Parenting

9 Parenting Hacks That Got Me Through 10 Years With 4 Kids

by Dani Bostick
Updated: 
Originally Published: 
parenting hacks
tatyana_tomsickova / iStock

When I was 27, my twins were born. My oldest was not yet 4, and my middle child was just 19 months old. Now, the twins are 11, my prototypical middle child is 12, and my oldest is 14. Finally out of the New Mom Fog (yes, it took me about 10 years to emerge), I’m realizing some of the parenting hacks I was most proud of were just plain weird.

All moms put a unique spin on parenting and end up normalizing practices that others would consider bizarre. Here are a few of the brilliant ideas and practices I came up with before I emerged from the fog:

1. Pre-Chewing My Kids’ Food

Nursing a baby (or two)? Another kid complaining their food is hard to chew? Bring it here! I’ll pre-chew it! Thankfully, the kids don’t remember thanking me as I pulled the softer, partially digested food out of my mouth as if I were raising baby birds and not little humans.

Provided information –

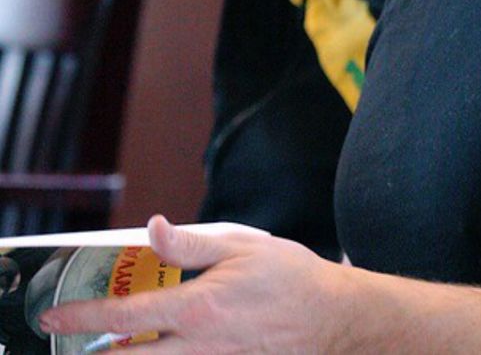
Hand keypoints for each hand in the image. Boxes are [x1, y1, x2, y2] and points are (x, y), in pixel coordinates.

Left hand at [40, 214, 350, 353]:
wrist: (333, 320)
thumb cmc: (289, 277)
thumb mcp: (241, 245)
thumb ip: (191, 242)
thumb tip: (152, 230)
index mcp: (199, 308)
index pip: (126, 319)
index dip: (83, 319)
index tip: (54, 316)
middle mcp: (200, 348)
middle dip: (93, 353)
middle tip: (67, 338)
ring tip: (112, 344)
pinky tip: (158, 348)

* * *

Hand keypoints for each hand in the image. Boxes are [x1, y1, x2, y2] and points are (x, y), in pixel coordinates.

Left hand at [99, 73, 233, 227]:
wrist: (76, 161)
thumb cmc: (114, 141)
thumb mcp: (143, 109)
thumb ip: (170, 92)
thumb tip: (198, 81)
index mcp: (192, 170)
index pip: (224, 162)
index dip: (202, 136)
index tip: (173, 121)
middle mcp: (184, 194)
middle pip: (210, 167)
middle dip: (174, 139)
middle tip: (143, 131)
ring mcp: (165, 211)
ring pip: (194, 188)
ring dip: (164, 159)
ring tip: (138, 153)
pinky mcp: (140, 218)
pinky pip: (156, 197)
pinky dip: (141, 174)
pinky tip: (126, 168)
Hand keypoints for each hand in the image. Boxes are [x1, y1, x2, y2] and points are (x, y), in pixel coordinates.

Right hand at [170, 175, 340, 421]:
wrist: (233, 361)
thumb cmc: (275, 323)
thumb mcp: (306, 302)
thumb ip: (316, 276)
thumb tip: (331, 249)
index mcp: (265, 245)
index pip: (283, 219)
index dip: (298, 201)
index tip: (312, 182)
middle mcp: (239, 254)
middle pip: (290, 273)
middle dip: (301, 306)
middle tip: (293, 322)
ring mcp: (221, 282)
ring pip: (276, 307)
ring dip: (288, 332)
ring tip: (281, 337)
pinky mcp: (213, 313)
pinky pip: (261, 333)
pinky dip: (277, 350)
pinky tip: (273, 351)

Task requirements –
(1) Print the passage of the parenting hacks essay starting with "by Dani Bostick" and going on through "just plain weird.".
(2) Carry on the parenting hacks essay from the point where it stops.

Activity answers –
(1)
by Dani Bostick
Updated: 
Originally Published: 
parenting hacks
tatyana_tomsickova / iStock

When I was 27, my twins were born. My oldest was not yet 4, and my middle child was just 19 months old. Now, the twins are 11, my prototypical middle child is 12, and my oldest is 14. Finally out of the New Mom Fog (yes, it took me about 10 years to emerge), I’m realizing some of the parenting hacks I was most proud of were just plain weird.

(2)
2. Using the Bathtub as a Dental Hygiene Trough

With one small bathroom for four kids and me, my solution to the nighttime tooth-brushing nightmare was to line my kids up along the bathtub and have them brush their teeth simultaneously. No need for step stools, and more importantly, I didn’t need to worry about my littlest ones flinging themselves headlong down the stairs while I was helping someone else in the bathroom.

3. Buying Socks Wholesale

If New Mom Fog had faded sooner, I would have realized that 10-year-olds deserve to have socks they call their own. Instead, I kept a bucket of one-size-pretty-much-fits-all-of-my-kids socks near the front door. All of the socks were the same, so even if the dryer ate a few, there were plenty left. And I didn’t need to nag the kids about finding matching socks. Now that they can have their own socks, they are all sock hoarders and refuse to ever wear matching socks.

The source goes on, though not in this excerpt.